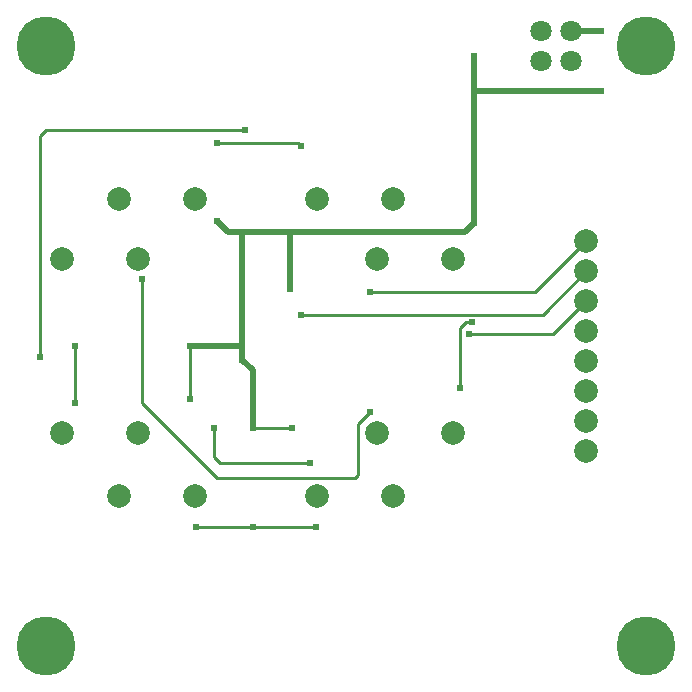
<source format=gbl>
G04 Layer: BottomLayer*
G04 Panelize: , Column: 2, Row: 2, Board Size: 58.42mm x 58.42mm, Panelized Board Size: 118.84mm x 118.84mm*
G04 EasyEDA v6.5.32, 2023-07-25 17:12:40*
G04 90a50ce0e3964c3490e883de99d9e253,5a6b42c53f6a479593ecc07194224c93,10*
G04 Gerber Generator version 0.2*
G04 Scale: 100 percent, Rotated: No, Reflected: No *
G04 Dimensions in millimeters *
G04 leading zeros omitted , absolute positions ,4 integer and 5 decimal *
%FSLAX45Y45*%
%MOMM*%

%ADD10C,0.2540*%
%ADD11C,0.5000*%
%ADD12C,2.0000*%
%ADD13C,5.0000*%
%ADD14C,1.8000*%
%ADD15C,0.6096*%

%LPD*%
D10*
X3962392Y3018383D02*
G01*
X4675759Y3018383D01*
X4956581Y3299205D01*
X3124194Y3373983D02*
G01*
X4523359Y3373983D01*
X4956581Y3807205D01*
X2611983Y1930394D02*
G01*
X1854197Y1930394D01*
X1803397Y1981194D01*
X1803397Y2225090D01*
D11*
X4826000Y5588000D02*
G01*
X5079989Y5588000D01*
X5079989Y5079989D02*
G01*
X4000500Y5079989D01*
X4000500Y5372100D02*
G01*
X4000500Y5079989D01*
X2611881Y3886200D02*
G01*
X3037840Y3886200D01*
X2611881Y3886200D02*
G01*
X1919305Y3886200D01*
X1827814Y3977690D01*
X2450845Y3403600D02*
G01*
X2450845Y3886200D01*
X2044445Y2806445D02*
G01*
X2044445Y3886200D01*
D10*
X2463800Y2225039D02*
G01*
X2133600Y2225039D01*
D11*
X2133600Y2225039D02*
G01*
X2133600Y2717292D01*
X2044445Y2806445D01*
X1600200Y2921000D02*
G01*
X2044445Y2921000D01*
D10*
X1600200Y2921000D02*
G01*
X1600200Y2472436D01*
X1595881Y2468118D01*
X1193800Y3484118D02*
G01*
X1193800Y2438400D01*
X1828800Y1803400D01*
X2569718Y1803400D01*
X3124200Y2357881D02*
G01*
X3119881Y2357881D01*
X3022600Y2260600D01*
X3022600Y1828800D01*
X2997200Y1803400D01*
X2569718Y1803400D01*
X2133600Y1386839D02*
G01*
X2666994Y1386839D01*
X2133600Y1386839D02*
G01*
X1650997Y1386839D01*
X1828800Y4638039D02*
G01*
X2518544Y4638039D01*
X2539994Y4616589D01*
X330200Y2823590D02*
G01*
X330200Y4698989D01*
X381000Y4749789D01*
X2061590Y4749789D01*
X624839Y2921000D02*
G01*
X624839Y2438394D01*
X2539994Y3183483D02*
G01*
X4586859Y3183483D01*
X4956581Y3553205D01*
X3987792Y3124194D02*
G01*
X3936992Y3124194D01*
X3886192Y3073394D01*
X3886192Y2565394D01*
D11*
X4000500Y3960644D02*
G01*
X4000500Y5080000D01*
X3037840Y3886200D02*
G01*
X3926077Y3886200D01*
X4000500Y3960621D01*
D12*
G01*
X2672206Y4165600D03*
G01*
X3322193Y4165600D03*
G01*
X3180206Y3657600D03*
G01*
X3830193Y3657600D03*
G01*
X995806Y4165600D03*
G01*
X1645793Y4165600D03*
G01*
X513206Y3657600D03*
G01*
X1163193Y3657600D03*
G01*
X513206Y2184400D03*
G01*
X1163193Y2184400D03*
G01*
X995806Y1651000D03*
G01*
X1645793Y1651000D03*
G01*
X2672206Y1651000D03*
G01*
X3322193Y1651000D03*
G01*
X3180206Y2184400D03*
G01*
X3830193Y2184400D03*
D13*
G01*
X381000Y5461000D03*
G01*
X5461000Y5461000D03*
G01*
X5461000Y381000D03*
G01*
X381000Y381000D03*
D12*
G01*
X4956581Y2029205D03*
G01*
X4956581Y2283205D03*
G01*
X4956581Y2537205D03*
G01*
X4956581Y2791205D03*
G01*
X4956581Y3045205D03*
G01*
X4956581Y3299205D03*
G01*
X4956581Y3553205D03*
G01*
X4956581Y3807205D03*
D14*
G01*
X4572000Y5588000D03*
G01*
X4572000Y5334000D03*
G01*
X4826000Y5334000D03*
G01*
X4826000Y5588000D03*
D15*
G01*
X4000500Y5372100D03*
G01*
X3962400Y3018383D03*
G01*
X2061590Y4749800D03*
G01*
X330200Y2823590D03*
G01*
X2540000Y3183483D03*
G01*
X3124200Y3373983D03*
G01*
X1193800Y3483990D03*
G01*
X3124200Y2357983D03*
G01*
X1803400Y2225090D03*
G01*
X2611983Y1930400D03*
G01*
X1595881Y2468118D03*
G01*
X1600200Y2921000D03*
G01*
X2044445Y2806445D03*
G01*
X2133600Y2225039D03*
G01*
X2463800Y2225090D03*
G01*
X2611881Y3886200D03*
G01*
X1827809Y3977690D03*
G01*
X3037840Y3886200D03*
G01*
X5080000Y5588000D03*
G01*
X5080000Y5079974D03*
G01*
X2450845Y3403600D03*
G01*
X2133600Y1386839D03*
G01*
X2667000Y1386839D03*
G01*
X1651000Y1386839D03*
G01*
X1828800Y4638039D03*
G01*
X2540000Y4616577D03*
G01*
X624839Y2921000D03*
G01*
X624839Y2438400D03*
G01*
X3886200Y2565400D03*
G01*
X3987800Y3124200D03*
G01*
X4000500Y3962400D03*
M02*

</source>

> _Goal of the exercise_
Every entry in the listing is to be duplicated precisely, except for its pictures.

> _Solution to this problem_
<source format=gbl>
G04 Layer: BottomLayer*
G04 Panelize: , Column: 2, Row: 2, Board Size: 58.42mm x 58.42mm, Panelized Board Size: 118.84mm x 118.84mm*
G04 EasyEDA v6.5.32, 2023-07-25 17:12:40*
G04 90a50ce0e3964c3490e883de99d9e253,5a6b42c53f6a479593ecc07194224c93,10*
G04 Gerber Generator version 0.2*
G04 Scale: 100 percent, Rotated: No, Reflected: No *
G04 Dimensions in millimeters *
G04 leading zeros omitted , absolute positions ,4 integer and 5 decimal *
%FSLAX45Y45*%
%MOMM*%

%ADD10C,0.2540*%
%ADD11C,0.5000*%
%ADD12C,2.0000*%
%ADD13C,5.0000*%
%ADD14C,1.8000*%
%ADD15C,0.6096*%

%LPD*%
D10*
X3962392Y3018383D02*
G01*
X4675759Y3018383D01*
X4956581Y3299205D01*
X3124194Y3373983D02*
G01*
X4523359Y3373983D01*
X4956581Y3807205D01*
X2611983Y1930394D02*
G01*
X1854197Y1930394D01*
X1803397Y1981194D01*
X1803397Y2225090D01*
D11*
X4826000Y5588000D02*
G01*
X5079989Y5588000D01*
X5079989Y5079989D02*
G01*
X4000500Y5079989D01*
X4000500Y5372100D02*
G01*
X4000500Y5079989D01*
X2611881Y3886200D02*
G01*
X3037840Y3886200D01*
X2611881Y3886200D02*
G01*
X1919305Y3886200D01*
X1827814Y3977690D01*
X2450845Y3403600D02*
G01*
X2450845Y3886200D01*
X2044445Y2806445D02*
G01*
X2044445Y3886200D01*
D10*
X2463800Y2225039D02*
G01*
X2133600Y2225039D01*
D11*
X2133600Y2225039D02*
G01*
X2133600Y2717292D01*
X2044445Y2806445D01*
X1600200Y2921000D02*
G01*
X2044445Y2921000D01*
D10*
X1600200Y2921000D02*
G01*
X1600200Y2472436D01*
X1595881Y2468118D01*
X1193800Y3484118D02*
G01*
X1193800Y2438400D01*
X1828800Y1803400D01*
X2569718Y1803400D01*
X3124200Y2357881D02*
G01*
X3119881Y2357881D01*
X3022600Y2260600D01*
X3022600Y1828800D01*
X2997200Y1803400D01*
X2569718Y1803400D01*
X2133600Y1386839D02*
G01*
X2666994Y1386839D01*
X2133600Y1386839D02*
G01*
X1650997Y1386839D01*
X1828800Y4638039D02*
G01*
X2518544Y4638039D01*
X2539994Y4616589D01*
X330200Y2823590D02*
G01*
X330200Y4698989D01*
X381000Y4749789D01*
X2061590Y4749789D01*
X624839Y2921000D02*
G01*
X624839Y2438394D01*
X2539994Y3183483D02*
G01*
X4586859Y3183483D01*
X4956581Y3553205D01*
X3987792Y3124194D02*
G01*
X3936992Y3124194D01*
X3886192Y3073394D01*
X3886192Y2565394D01*
D11*
X4000500Y3960644D02*
G01*
X4000500Y5080000D01*
X3037840Y3886200D02*
G01*
X3926077Y3886200D01*
X4000500Y3960621D01*
D12*
G01*
X2672206Y4165600D03*
G01*
X3322193Y4165600D03*
G01*
X3180206Y3657600D03*
G01*
X3830193Y3657600D03*
G01*
X995806Y4165600D03*
G01*
X1645793Y4165600D03*
G01*
X513206Y3657600D03*
G01*
X1163193Y3657600D03*
G01*
X513206Y2184400D03*
G01*
X1163193Y2184400D03*
G01*
X995806Y1651000D03*
G01*
X1645793Y1651000D03*
G01*
X2672206Y1651000D03*
G01*
X3322193Y1651000D03*
G01*
X3180206Y2184400D03*
G01*
X3830193Y2184400D03*
D13*
G01*
X381000Y5461000D03*
G01*
X5461000Y5461000D03*
G01*
X5461000Y381000D03*
G01*
X381000Y381000D03*
D12*
G01*
X4956581Y2029205D03*
G01*
X4956581Y2283205D03*
G01*
X4956581Y2537205D03*
G01*
X4956581Y2791205D03*
G01*
X4956581Y3045205D03*
G01*
X4956581Y3299205D03*
G01*
X4956581Y3553205D03*
G01*
X4956581Y3807205D03*
D14*
G01*
X4572000Y5588000D03*
G01*
X4572000Y5334000D03*
G01*
X4826000Y5334000D03*
G01*
X4826000Y5588000D03*
D15*
G01*
X4000500Y5372100D03*
G01*
X3962400Y3018383D03*
G01*
X2061590Y4749800D03*
G01*
X330200Y2823590D03*
G01*
X2540000Y3183483D03*
G01*
X3124200Y3373983D03*
G01*
X1193800Y3483990D03*
G01*
X3124200Y2357983D03*
G01*
X1803400Y2225090D03*
G01*
X2611983Y1930400D03*
G01*
X1595881Y2468118D03*
G01*
X1600200Y2921000D03*
G01*
X2044445Y2806445D03*
G01*
X2133600Y2225039D03*
G01*
X2463800Y2225090D03*
G01*
X2611881Y3886200D03*
G01*
X1827809Y3977690D03*
G01*
X3037840Y3886200D03*
G01*
X5080000Y5588000D03*
G01*
X5080000Y5079974D03*
G01*
X2450845Y3403600D03*
G01*
X2133600Y1386839D03*
G01*
X2667000Y1386839D03*
G01*
X1651000Y1386839D03*
G01*
X1828800Y4638039D03*
G01*
X2540000Y4616577D03*
G01*
X624839Y2921000D03*
G01*
X624839Y2438400D03*
G01*
X3886200Y2565400D03*
G01*
X3987800Y3124200D03*
G01*
X4000500Y3962400D03*
M02*

</source>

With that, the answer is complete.